What I would personally do is probably to send them (or talk about them) to his first wife, your mom, and ask for advice and support. She's been through this shit before and even if she and the new wife have mutual hatred (which I understand is not uncommon), she would probably still have more hatred for her ex, and a newfound wave of sympathy for the new wife, that would - hopefully - allow her to be able to treat this situation better than you can.
Going on a completely gut feeling here, if I were in the new wife's shoes, I'd rather have someone who had been through that sort of stuff before - someone I can sympathize with - inform me than I would have the kid of the man responsible do it, especially if you're not close to her.

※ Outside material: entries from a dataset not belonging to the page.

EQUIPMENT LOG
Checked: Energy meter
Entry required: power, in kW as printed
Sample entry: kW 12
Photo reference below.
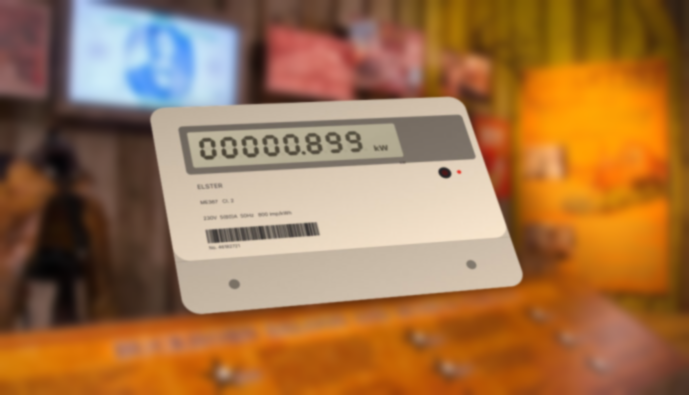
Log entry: kW 0.899
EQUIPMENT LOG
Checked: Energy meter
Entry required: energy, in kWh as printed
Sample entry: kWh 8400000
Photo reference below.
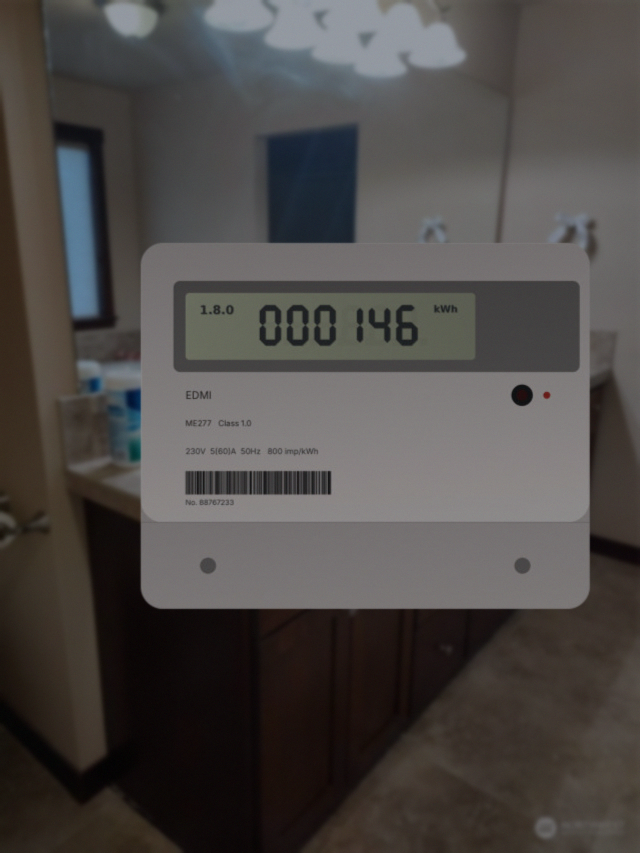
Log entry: kWh 146
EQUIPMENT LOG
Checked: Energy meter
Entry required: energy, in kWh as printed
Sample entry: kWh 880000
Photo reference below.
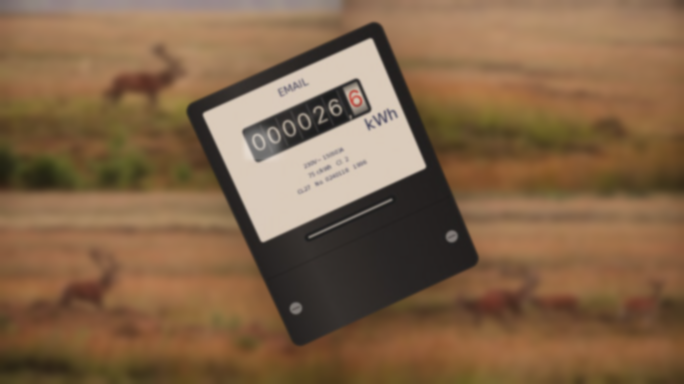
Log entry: kWh 26.6
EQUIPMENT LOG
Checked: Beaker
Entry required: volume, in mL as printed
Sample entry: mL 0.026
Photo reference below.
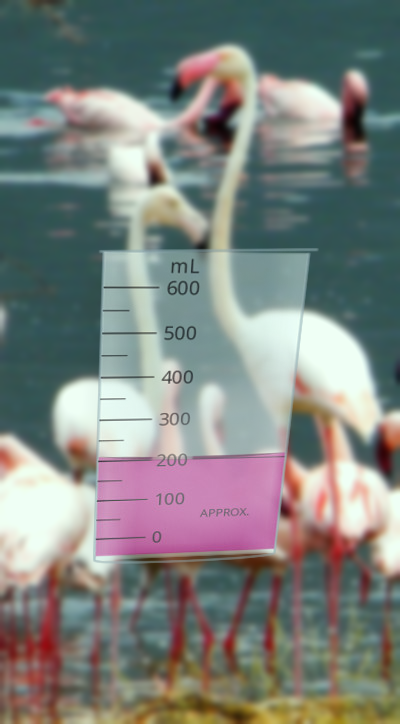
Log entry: mL 200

Failing that, perhaps try discussing it with other members of your family. You mentioned your sister before, too. Send her a questioning message treating it as a hypothetical at first? If you handle it with some delicacy, it (hopefully) won't come out of the blue to her as such a huge, sudden blow. And even if it does, while it may further sour her opinion of her father, it might help that it's another member of the family who's saying "no, this is wrong". I don't know your gender, which might be a little important here too. If you're a guy blowing the whistle on a stereotypically-male thing to do (ugh) it might help her opinion of guys in general not break into pieces, for example. (Another example of emotional thought beating logical. I know my opinion of women in general took a major hit after being betrayed, but I knew it for what it was and dealt with it. It... "helped"... that I had trust betrayed by a male friend just a short month later... So now I hate/fear/mistrust
most of humanity on some level, instead of just one group of it.)